Defining ILAE subtypes of hippocampal sclerosis utilising MAP2 and ZnT3 quantitative immunohistochemistry and correlation with pre-operative memory deficits.
Abstract number :
1.348
Submission category :
13. Neuropathology of Epilepsy
Year :
2015
Submission ID :
2327405
Source :
www.aesnet.org
Presentation date :
12/5/2015 12:00:00 AM
Published date :
Nov 13, 2015, 12:43 PM
Authors :
A. P. Jardim, J. Baber, J. Liu, Z. Michalak, C. Reeves, M. Ellis, S. Sisodiya, P. Thompson, M. Thom
Rationale: Neuropathological subtypes of hippocampal sclerosis (HS : ILAE types 1, 2 and 3) in temporal lobe epilepsy, are defined by the distribution of neuronal loss as assessed on NeuN immunostained sections (Blumcke, Thom et al. 2013). These subtypes have since been correlated with pre-operative memory deficits (Coras, Pauli et al. 2014) as well as outcome, supporting the utility of this classification. In some cases, HS may appear intermediate between type 1 and 2 (indeterminate HS [iHS]) and we sought to evaluate such cases with clinical-pathological correlations, including neuro-psychometric measurements.Methods: 93 HS cases were selected : 53 ILAE type 1, 15 ILAE type 2, 7 with no-HS and 18 with iHS. Quantitative analysis (labelling index [LI]) in hippocampal subfields: dentate gyrus, subgranular zone, CA4, CA3, CA2, CA1, subiculum) utilised whole slide scanning image analysis with NeuN and MAP2 to evaluate neuronal and dendritic loss and nestin for active gliosis. ZnT3 labelling was used for qualitative evaluation of the mossy fibre pathway (MFP). Pre- and post-operative clinical parameters were correlated between HS types and pathology measurements, including pre-operative verbal and visual memory scores.Results: There was significantly higher mean NeuN LI in CA4 in iHS compared to type 1 HS (p=0.001) and significantly lower LI compared to type 2 (p=0.0001). MAP2 LI were significantly higher in CA4 in iHS compared to type 1 HS (p<0.05) but were not significantly different from type 2 (Figure). No significant differences in LI were noted for CA1 with NeuN or MAP2 between iHS and either type 1 or 2 but significantly differences were noted from no-HS cases (p=0.01). MFP sprouting was present in all HS subtypes but the residual MFP was significantly better preserved in both type 2 and iHS cases (p=0.01). In the entire series there was a significant negative correlation between CA4 MAP2 LI and a pre-operative verbal memory deficit (p=0.01), with memory deficits noted in 29% of iHS cases compared to 52% of type 1 HS cases.Conclusions: HS cases that are indeterminate on NeuN more closely align with type 2 HS following MAP2 and ZnT3 evaluation. These additional markers prove to be helpful in the discrimination of HS types and for clinical-pathological correlations.

# [Data to examine]
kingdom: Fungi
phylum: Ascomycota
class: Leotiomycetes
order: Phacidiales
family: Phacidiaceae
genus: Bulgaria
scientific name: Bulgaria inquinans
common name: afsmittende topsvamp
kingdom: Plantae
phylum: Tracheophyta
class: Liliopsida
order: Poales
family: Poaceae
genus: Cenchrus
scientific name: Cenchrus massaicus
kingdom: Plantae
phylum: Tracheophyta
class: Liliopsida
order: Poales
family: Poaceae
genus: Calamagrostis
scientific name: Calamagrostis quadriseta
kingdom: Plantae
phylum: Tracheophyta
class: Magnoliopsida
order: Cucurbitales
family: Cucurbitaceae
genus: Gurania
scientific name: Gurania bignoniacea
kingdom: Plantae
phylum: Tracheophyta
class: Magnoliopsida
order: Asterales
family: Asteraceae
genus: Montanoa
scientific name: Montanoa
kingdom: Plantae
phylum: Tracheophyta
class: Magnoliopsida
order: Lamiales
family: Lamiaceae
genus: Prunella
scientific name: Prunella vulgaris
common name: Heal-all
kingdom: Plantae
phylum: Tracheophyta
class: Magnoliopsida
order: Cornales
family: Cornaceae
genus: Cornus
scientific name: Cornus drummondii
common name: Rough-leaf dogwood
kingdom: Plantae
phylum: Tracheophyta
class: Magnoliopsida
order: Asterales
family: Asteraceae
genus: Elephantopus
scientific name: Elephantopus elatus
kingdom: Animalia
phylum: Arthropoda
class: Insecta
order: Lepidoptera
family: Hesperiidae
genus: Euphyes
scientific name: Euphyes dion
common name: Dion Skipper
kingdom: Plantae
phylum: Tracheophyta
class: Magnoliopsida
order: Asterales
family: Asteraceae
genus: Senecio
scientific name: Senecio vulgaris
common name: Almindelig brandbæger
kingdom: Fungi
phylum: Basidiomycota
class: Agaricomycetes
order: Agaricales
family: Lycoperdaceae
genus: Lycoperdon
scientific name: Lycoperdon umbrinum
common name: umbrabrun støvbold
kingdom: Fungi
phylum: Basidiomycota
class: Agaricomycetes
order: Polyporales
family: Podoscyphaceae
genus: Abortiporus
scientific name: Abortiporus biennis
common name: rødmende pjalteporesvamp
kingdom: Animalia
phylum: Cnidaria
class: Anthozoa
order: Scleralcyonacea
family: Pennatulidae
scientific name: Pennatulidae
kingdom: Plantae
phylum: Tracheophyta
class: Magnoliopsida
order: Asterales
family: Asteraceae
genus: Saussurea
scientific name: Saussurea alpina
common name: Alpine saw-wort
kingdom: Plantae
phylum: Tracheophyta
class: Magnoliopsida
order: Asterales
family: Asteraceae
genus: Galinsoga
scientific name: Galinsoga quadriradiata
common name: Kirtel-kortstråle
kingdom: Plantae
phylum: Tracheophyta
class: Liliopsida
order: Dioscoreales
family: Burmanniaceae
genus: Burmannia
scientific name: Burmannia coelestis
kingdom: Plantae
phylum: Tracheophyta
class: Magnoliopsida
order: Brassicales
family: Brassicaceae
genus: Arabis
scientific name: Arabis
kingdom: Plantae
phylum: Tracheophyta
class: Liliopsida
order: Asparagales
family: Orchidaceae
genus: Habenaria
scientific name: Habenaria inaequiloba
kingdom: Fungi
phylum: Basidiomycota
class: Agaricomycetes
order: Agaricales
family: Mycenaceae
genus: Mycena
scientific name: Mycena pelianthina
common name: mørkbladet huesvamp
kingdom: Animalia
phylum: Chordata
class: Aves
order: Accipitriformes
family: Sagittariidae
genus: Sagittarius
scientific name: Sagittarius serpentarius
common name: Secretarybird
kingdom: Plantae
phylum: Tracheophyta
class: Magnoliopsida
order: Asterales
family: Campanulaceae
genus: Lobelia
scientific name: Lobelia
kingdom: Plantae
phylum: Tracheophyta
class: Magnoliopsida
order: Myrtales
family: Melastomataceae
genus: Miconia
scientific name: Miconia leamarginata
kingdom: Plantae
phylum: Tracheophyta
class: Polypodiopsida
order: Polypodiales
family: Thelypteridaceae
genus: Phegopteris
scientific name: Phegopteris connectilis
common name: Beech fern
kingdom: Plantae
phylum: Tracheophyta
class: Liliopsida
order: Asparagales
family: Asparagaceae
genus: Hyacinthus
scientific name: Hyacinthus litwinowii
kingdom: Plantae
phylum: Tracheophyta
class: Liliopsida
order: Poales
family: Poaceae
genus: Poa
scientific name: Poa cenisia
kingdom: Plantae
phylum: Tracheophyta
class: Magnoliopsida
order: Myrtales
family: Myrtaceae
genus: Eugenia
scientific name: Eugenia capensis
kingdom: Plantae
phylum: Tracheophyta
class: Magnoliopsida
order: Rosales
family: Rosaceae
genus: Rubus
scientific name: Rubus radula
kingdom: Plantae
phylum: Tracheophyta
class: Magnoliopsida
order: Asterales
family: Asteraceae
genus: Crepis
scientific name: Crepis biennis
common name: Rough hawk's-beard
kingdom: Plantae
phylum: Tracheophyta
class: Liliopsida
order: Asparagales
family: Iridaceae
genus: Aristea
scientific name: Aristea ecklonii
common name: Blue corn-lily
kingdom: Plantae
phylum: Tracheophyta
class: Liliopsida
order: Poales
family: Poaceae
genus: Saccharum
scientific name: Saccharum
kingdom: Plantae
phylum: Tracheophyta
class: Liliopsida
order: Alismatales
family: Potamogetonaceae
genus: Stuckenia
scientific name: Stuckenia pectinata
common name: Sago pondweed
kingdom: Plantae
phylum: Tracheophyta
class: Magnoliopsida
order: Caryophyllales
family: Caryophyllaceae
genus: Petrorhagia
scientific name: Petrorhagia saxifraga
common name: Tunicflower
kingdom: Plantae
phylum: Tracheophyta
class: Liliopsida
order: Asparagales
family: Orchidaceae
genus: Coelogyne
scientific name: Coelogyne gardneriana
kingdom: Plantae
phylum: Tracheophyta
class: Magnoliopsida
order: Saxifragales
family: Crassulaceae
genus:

# [Questions]
a: In the hippocampal sclerosis abstract above, reproduce everything from "Defining ILAE subtypes" down to "pre-operative memory deficits.".
b: Which hippocampal subfields does the hippocampal sclerosis abstract list for its quantitative analysis? Name every one.

# [Answers to the tasks]
a:
Defining ILAE subtypes of hippocampal sclerosis utilising MAP2 and ZnT3 quantitative immunohistochemistry and correlation with pre-operative memory deficits.

b:
- dentate gyrus
- subgranular zone
- CA4
- CA3
- CA2
- CA1
- subiculum